PUMA began on The Confluence, run by a very good writer who calls herself Riverdaughter. Is she an "ultra-leftist"? Hell, I'm probably (a smidgen) to her left, and I'm the guy who wrote "I like Ike" a couple of posts down. In 2008, most Democrats (incorrectly) presumed Hillary to be more conservative than Obama. In fact, the hyperbolic silly-billies over on Daily Kos spent most of that year talking paranoid nonsense about the "Clinton-Bush crime family."
At heart, the birthers are Birchers. They are the extremists -- not Riverdaughter, not the PUMA-folk who gathered around her, and certainly not me.
Real PUMAs steered clear of birtherism from the very beginning. I spent a lot of time poking holes in some of the early claims of forgery.
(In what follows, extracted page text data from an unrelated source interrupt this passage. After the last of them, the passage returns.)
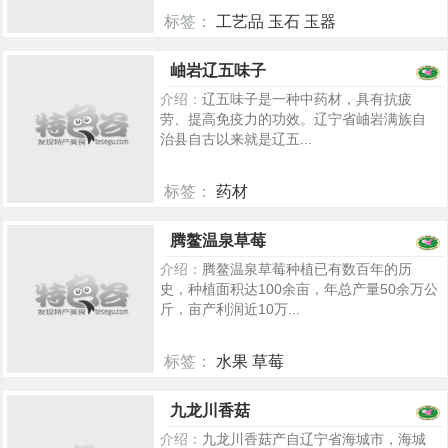
标签：
工艺品 玉石 玉器
5317
岫岩辽五味子
介绍：
辽五味子是一种中药材，具有抗疲
劳、提高免疫力的功效。辽宁省岫岩满族自
治县自古以来就是辽五...
标签：
药材
5357
腾鳌温泉草莓
介绍：
腾鳌温泉草莓种植已有数百年的历
史，种植面积达100余亩，年总产量50余万公
斤，亩产利润近10万...
标签：
水果 草莓
5302
九龙川香菇
介绍：
九龙川香菇产自辽宁省海城市，海城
Alas, a Republican ratfuck operation infiltrated the PUMA movement and commandeered a large chunk of it. For the most part, the only PUMA-pushers who embraced birtherism were infiltrators -- red wolves in blue sheepskin. You can apply the term "ultra-leftist" to Larry Johnson, HillBuzz and the other pseudo-PUMA ratfuckers only if you're the type of person who also feels comfortable using the word "cute" to describe leprosy.
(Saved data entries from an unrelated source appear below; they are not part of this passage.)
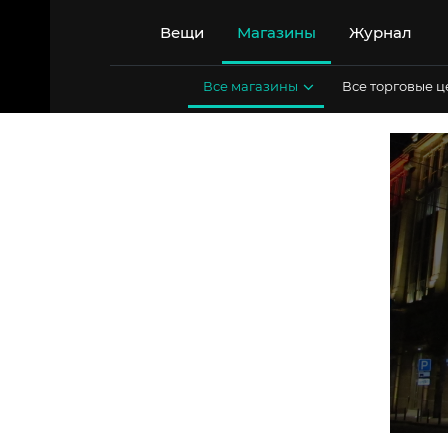
Перейти
к
Вещи
Магазины
Журнал
содержимому
Все магазины
Все торговые 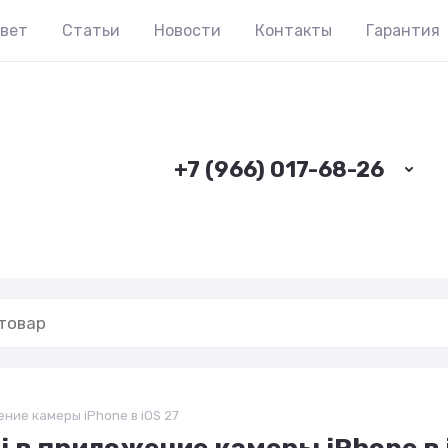
твет
Статьи
Новости
Контакты
Гарантия
+7 (966) 017-68-26
ение камеры iPhone в iOS 27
Sheriff Joe? Are you there?
I hope you're reading this. Three messages:
1. I used to visit AZ quite a bit. But as long as you're there, tourists should steer clear of the whole state. (Besides, New Mexico has better southwestern grub.)
2. If you want people to vote Republican, spewing birther madness is counter-productive. Right-wingers in this country have gone so fucking crazy that they have actually transformed me, an early and fervent Obama opponent, into someone who will probably vote D in 2012.
Yeah, I'll regret it. I get sick to my stomach just thinking about it. But reactionary conspira-creeps like you have left me feeling utterly weirded out.
If Obama has you for an enemy, Joe, then that useless sunvabitch in the oval office must have done something right. Give me a few months and I might even figure out what that something is.
3. I can't speak for Riverdaughter and the other writers who came out of The Confluence, but I have a strong suspicion that they'd tell you not to use the once-honorable PUMA label to justify your forays into birther nuttiness. If you truly consider the pro-Hillary Democrats of 2008 to be "ultra-leftists," then hie thee to a shrink and get back on your meds.